Problem description >> Extract the whole listing as it stands. Do not include the pictures.

Data >>
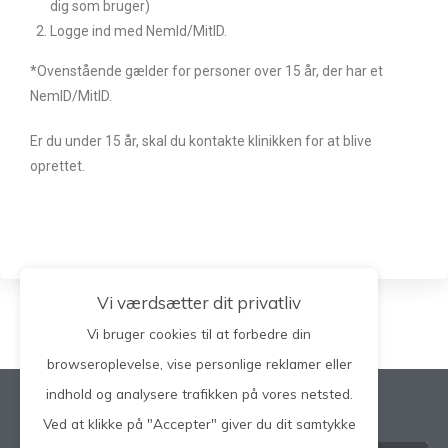
dig som bruger)
Logge ind med NemId/MitID.
*Ovenstående gælder for personer over 15 år, der har et
NemID/MitID.
Er du under 15 år, skal du kontakte klinikken for at blive
oprettet.
Vi værdsætter dit privatliv
Vi bruger cookies til at forbedre din
browseroplevelse, vise personlige reklamer eller
indhold og analysere trafikken på vores netsted.
Søg på hele siden
Ved at klikke på "Accepter" giver du dit samtykke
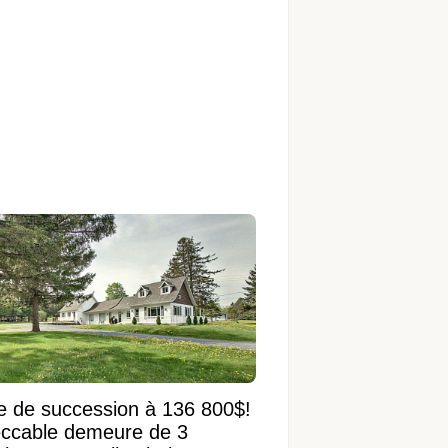
e de succession à 136 800$!
ccable demeure de 3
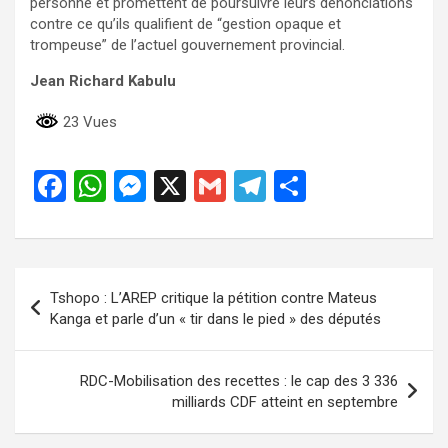
personne et promettent de poursuivre leurs dénonciations
contre ce qu’ils qualifient de “gestion opaque et
trompeuse” de l’actuel gouvernement provincial.
Jean Richard Kabulu
23 Vues
F
W
M
X
G
T
P
a
h
es
m
el
ar
ce
at
se
ail
e
ta
b
s
n
gr
g
Navigation
Tshopo : L’AREP critique la pétition contre Mateus
o
A
g
a
er
de
Kanga et parle d’un « tir dans le pied » des députés
o
p
er
m
l’article
k
p
RDC-Mobilisation des recettes : le cap des 3 336
milliards CDF atteint en septembre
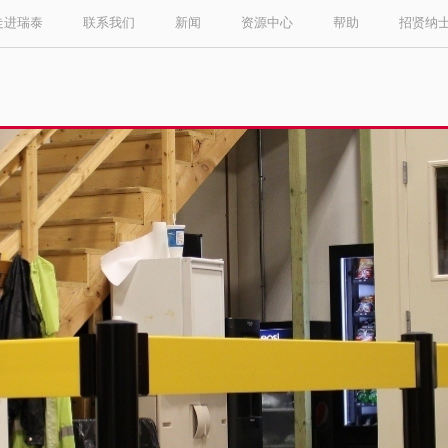
走进瑞泰
联系我们
新闻
资源中心
帮助
招贤纳
Select your location and language.
ASIA PACIFIC
English
中文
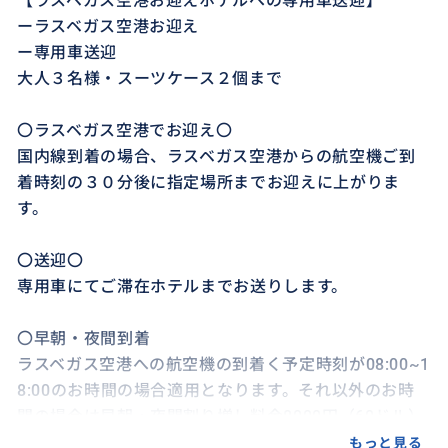
【ラスベガス空港お迎えホテルへの専用車送迎】
ーラスベガス空港お迎え
ー専用車送迎
大人３名様・スーツケース２個まで
〇ラスベガス空港でお迎え〇
国内線到着の場合、ラスベガス空港からの航空機ご到
着時刻の３０分後に指定場所までお迎えに上がりま
す。
〇送迎〇
専用車にてご滞在ホテルまでお送りします。
〇早朝・夜間到着
ラスベガス空港への航空機の到着く予定時刻が08:00~1
8:00のお時間の場合適用となります。それ以外のお時
間の場合は早朝・夜間割り増し料金8000円（60ドル）
が掛かり、ご到着後ドルの現金にてお支払いをお願い
もっと見る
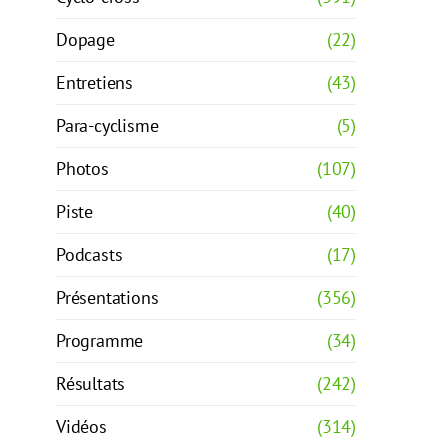
Dopage
(22)
Entretiens
(43)
Para-cyclisme
(5)
Photos
(107)
Piste
(40)
Podcasts
(17)
Présentations
(356)
Programme
(34)
Résultats
(242)
Vidéos
(314)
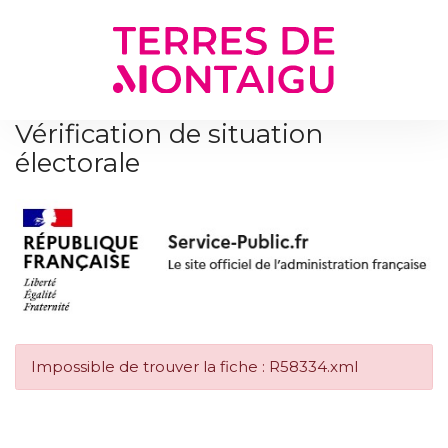
Gestion des traceurs
Vérification de situation
électorale
Impossible de trouver la fiche : R58334.xml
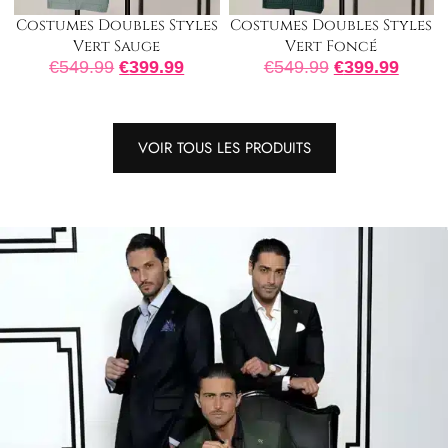
Costumes Doubles Styles
Costumes Doubles Styles
Vert Sauge
Vert Foncé
€
549.99
€
399.99
€
549.99
€
399.99
VOIR TOUS LES PRODUITS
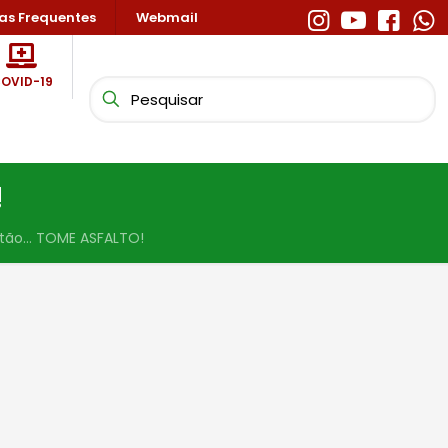
as Frequentes
Webmail
OVID-19
!
ntão… TOME ASFALTO!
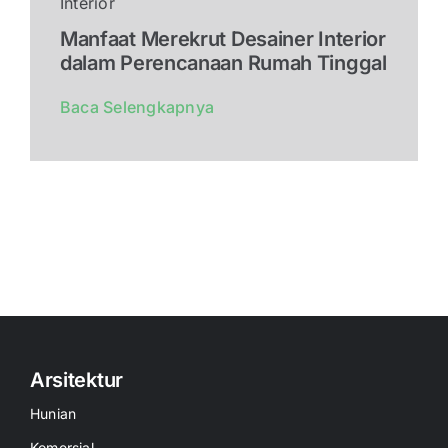
Interior
Manfaat Merekrut Desainer Interior
dalam Perencanaan Rumah Tinggal
Baca Selengkapnya
Arsitektur
Hunian
Komersial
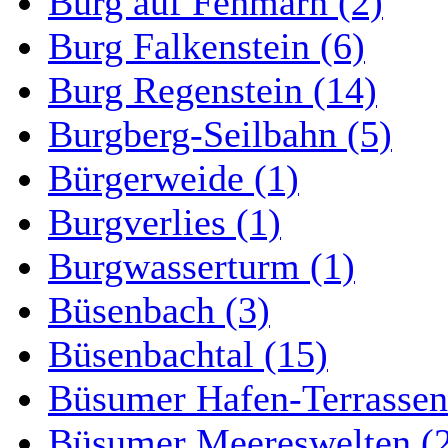
Burg auf Fehmarn (2)
Burg Falkenstein (6)
Burg Regenstein (14)
Burgberg-Seilbahn (5)
Bürgerweide (1)
Burgverlies (1)
Burgwasserturm (1)
Büsenbach (3)
Büsenbachtal (15)
Büsumer Hafen-Terrassen
Büsumer Meereswelten (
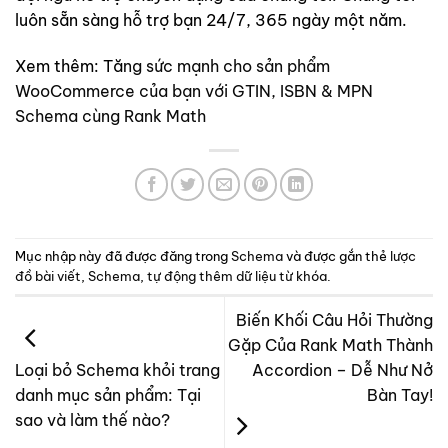
luôn sẵn sàng hỗ trợ bạn 24/7, 365 ngày một năm.
Xem thêm:
Tă
ng sức mạnh cho sản phẩm
WooCommerce của bạn với GTIN, ISBN & MPN
Schema cùng Rank Math
Mục nhập này đã được đăng trong
Schema
và được gắn thẻ
lược
đồ bài viết
,
Schema
,
tự động thêm dữ liệu từ khóa
.
Biến Khối Câu Hỏi Thường
Gặp Của Rank Math Thành
Accordion – Dễ Như Nở
Loại bỏ Schema khỏi trang
Bàn Tay!
danh mục sản phẩm: Tại
sao và làm thế nào?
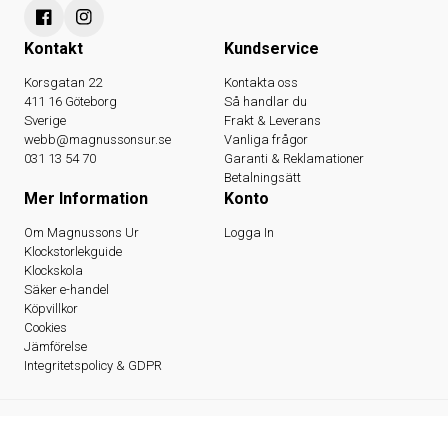
Kontakt
Kundservice
Korsgatan 22
Kontakta oss
411 16 Göteborg
Så handlar du
Sverige
Frakt & Leverans
webb@magnussonsur.se
Vanliga frågor
031 13 54 70
Garanti & Reklamationer
Betalningsätt
Mer Information
Konto
Om Magnussons Ur
Logga In
Klockstorlekguide
Klockskola
Säker e-handel
Köpvillkor
Cookies
Jämförelse
Integritetspolicy & GDPR
© 2026 Magnussons Ur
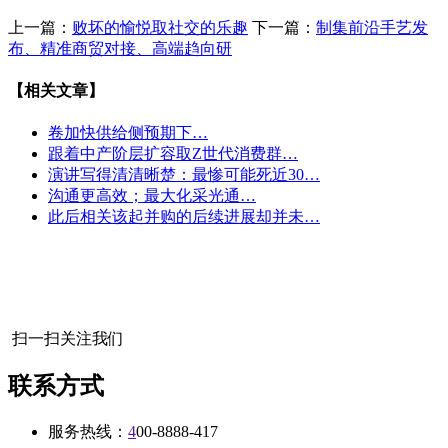
上一篇：
败坏的愉悦取社交的乐趣
下一篇：
制集前沿手艺发
布、精准商贸对接、高端趋向研
【相关文章】
卷加快供给侧预期下…
跟着中产阶层扩容取Z世代消费群…
演讲写得清清晰楚：最惨可能死近30…
沟通更高效；最大化采光通…
此后相关该起并购的后续进展却并未…
扫一扫关注我们
联系方式
服务热线：
4
00-8888-417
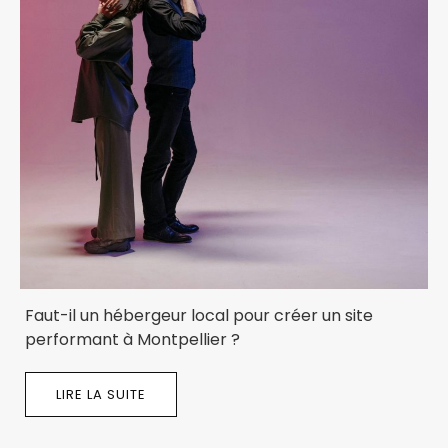
Faut-il un hébergeur local pour créer un site
performant à Montpellier ?
LIRE LA SUITE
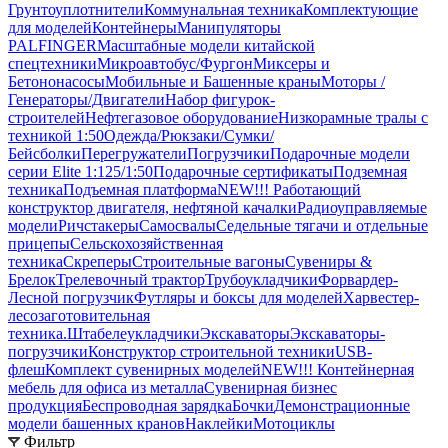
Грунтоуплотнители
Коммунальная техника
Комплектующие
для моделей
Контейнеры
Манипуляторы
PALFINGER
Масштабные модели китайской
спецтехники
Микроавтобус/Фургон
Миксеры и
Бетононасосы
Мобильные и Башенные краны
Моторы /
Генераторы/Двигатели
Набор фигурок-
строителей
Нефтегазовое оборудование
Низкорамные тралы с
техникой 1:50
Одежда/Рюкзаки/Сумки/
Бейсболки
Перегружатели
Погрузчики
Подарочные модели
серии Elite 1:125/1:50
Подарочные сертификаты
Подземная
техника
Подъемная платформа
NEW!!! Работающий
конструктор двигателя, нефтяной качалки
Радиоуправляемые
модели
Ричстакеры
Самосвалы
Седельные тягачи и отдельные
прицепы
Сельскохозяйственная
техника
Скреперы
Строительные вагоны
Сувениры &
Брелок
Трелевочный трактор
Трубоукладчики
Форвардер-
Лесной погрузчик
Футляры и боксы для моделей
Харвестер-
лесозаготовительная
техника.
Штабелеукладчики
Экскаваторы
Экскаваторы-
погрузчики
Конструктор строительной техники
USB-
флеш
Комплект сувенирных моделей
NEW!!! Контейнерная
мебель для офиса из металла
Сувенирная бизнес
продукция
Беспроводная зарядка
Бочки
Демонстрационные
модели башенных кранов
Наклейки
Мотоциклы
Фильтр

Answer to this problem >>
dig som bruger)
Logge ind med NemId/MitID.
*Ovenstående gælder for personer over 15 år, der har et
NemID/MitID.
Er du under 15 år, skal du kontakte klinikken for at blive
oprettet.
Vi værdsætter dit privatliv
Vi bruger cookies til at forbedre din
browseroplevelse, vise personlige reklamer eller
indhold og analysere trafikken på vores netsted.
Søg på hele siden
Ved at klikke på "Accepter" giver du dit samtykke
e de succession à 136 800$!
ccable demeure de 3
personne et promettent de poursuivre leurs dénonciations
contre ce qu’ils qualifient de “gestion opaque et
trompeuse” de l’actuel gouvernement provincial.
Jean Richard Kabulu
23 Vues
F
W
M
X
G
T
P
a
h
es
m
el
ar
ce
at
se
ail
e
ta
b
s
n
gr
g
Navigation
Tshopo : L’AREP critique la pétition contre Mateus
o
A
g
a
er
de
Kanga et parle d’un « tir dans le pied » des députés
o
p
er
m
l’article
k
p
RDC-Mobilisation des recettes : le cap des 3 336
milliards CDF atteint en septembre
走进瑞泰
联系我们
新闻
资源中心
帮助
招贤纳
Select your location and language.
ASIA PACIFIC
English
中文
【ラスベガス空港お迎えホテルへの専用車送迎】
ーラスベガス空港お迎え
ー専用車送迎
大人３名様・スーツケース２個まで
〇ラスベガス空港でお迎え〇
国内線到着の場合、ラスベガス空港からの航空機ご到
着時刻の３０分後に指定場所までお迎えに上がりま
す。
〇送迎〇
専用車にてご滞在ホテルまでお送りします。
〇早朝・夜間到着
ラスベガス空港への航空機の到着く予定時刻が08:00~1
8:00のお時間の場合適用となります。それ以外のお時
間の場合は早朝・夜間割り増し料金8000円（60ドル）
が掛かり、ご到着後ドルの現金にてお支払いをお願い
もっと見る
Dopage
(22)
Entretiens
(43)
Para-cyclisme
(5)
Photos
(107)
Piste
(40)
Podcasts
(17)
Présentations
(356)
Programme
(34)
Résultats
(242)
Vidéos
(314)
Gestion des traceurs
Vérification de situation
électorale
Impossible de trouver la fiche : R58334.xml
Costumes Doubles Styles
Costumes Doubles Styles
Vert Sauge
Vert Foncé
€
549.99
€
399.99
€
549.99
€
399.99
VOIR TOUS LES PRODUITS
as Frequentes
Webmail
OVID-19
!
ntão… TOME ASFALTO!
Interior
Manfaat Merekrut Desainer Interior
dalam Perencanaan Rumah Tinggal
Baca Selengkapnya
Arsitektur
Hunian
Komersial
Burg auf Fehmarn (2)
Burg Falkenstein (6)
Burg Regenstein (14)
Burgberg-Seilbahn (5)
Bürgerweide (1)
Burgverlies (1)
Burgwasserturm (1)
Büsenbach (3)
Büsenbachtal (15)
Büsumer Hafen-Terrassen
Büsumer Meereswelten (
luôn sẵn sàng hỗ trợ bạn 24/7, 365 ngày một năm.
Xem thêm:
Tă
ng sức mạnh cho sản phẩm
WooCommerce của bạn với GTIN, ISBN & MPN
Schema cùng Rank Math
Mục nhập này đã được đăng trong
Schema
và được gắn thẻ
lược
đồ bài viết
,
Schema
,
tự động thêm dữ liệu từ khóa
.
Biến Khối Câu Hỏi Thường
Gặp Của Rank Math Thành
Accordion – Dễ Như Nở
Loại bỏ Schema khỏi trang
Bàn Tay!
danh mục sản phẩm: Tại
sao và làm thế nào?
Kontakt
Kundservice
Korsgatan 22
Kontakta oss
411 16 Göteborg
Så handlar du
Sverige
Frakt & Leverans
webb@magnussonsur.se
Vanliga frågor
031 13 54 70
Garanti & Reklamationer
Betalningsätt
Mer Information
Konto
Om Magnussons Ur
Logga In
Klockstorlekguide
Klockskola
Säker e-handel
Köpvillkor
Cookies
Jämförelse
Integritetspolicy & GDPR
© 2026 Magnussons Ur
上一篇：
败坏的愉悦取社交的乐趣
下一篇：
制集前沿手艺发
布、精准商贸对接、高端趋向研
【相关文章】
卷加快供给侧预期下…
跟着中产阶层扩容取Z世代消费群…
演讲写得清清晰楚：最惨可能死近30…
沟通更高效；最大化采光通…
此后相关该起并购的后续进展却并未…
扫一扫关注我们
联系方式
服务热线：
4
00-8888-417
Faut-il un hébergeur local pour créer un site
performant à Montpellier ?
LIRE LA SUITE
Грунтоуплотнители
Коммунальная техника
Комплектующие
для моделей
Контейнеры
Манипуляторы
PALFINGER
Масштабные модели китайской
спецтехники
Микроавтобус/Фургон
Миксеры и
Бетононасосы
Мобильные и Башенные краны
Моторы /
Генераторы/Двигатели
Набор фигурок-
строителей
Нефтегазовое оборудование
Низкорамные тралы с
техникой 1:50
Одежда/Рюкзаки/Сумки/
Бейсболки
Перегружатели
Погрузчики
Подарочные модели
серии Elite 1:125/1:50
Подарочные сертификаты
Подземная
техника
Подъемная платформа
NEW!!! Работающий
конструктор двигателя, нефтяной качалки
Радиоуправляемые
модели
Ричстакеры
Самосвалы
Седельные тягачи и отдельные
прицепы
Сельскохозяйственная
техника
Скреперы
Строительные вагоны
Сувениры &
Брелок
Трелевочный трактор
Трубоукладчики
Форвардер-
Лесной погрузчик
Футляры и боксы для моделей
Харвестер-
лесозаготовительная
техника.
Штабелеукладчики
Экскаваторы
Экскаваторы-
погрузчики
Конструктор строительной техники
USB-
флеш
Комплект сувенирных моделей
NEW!!! Контейнерная
мебель для офиса из металла
Сувенирная бизнес
продукция
Беспроводная зарядка
Бочки
Демонстрационные
модели башенных кранов
Наклейки
Мотоциклы
Фильтр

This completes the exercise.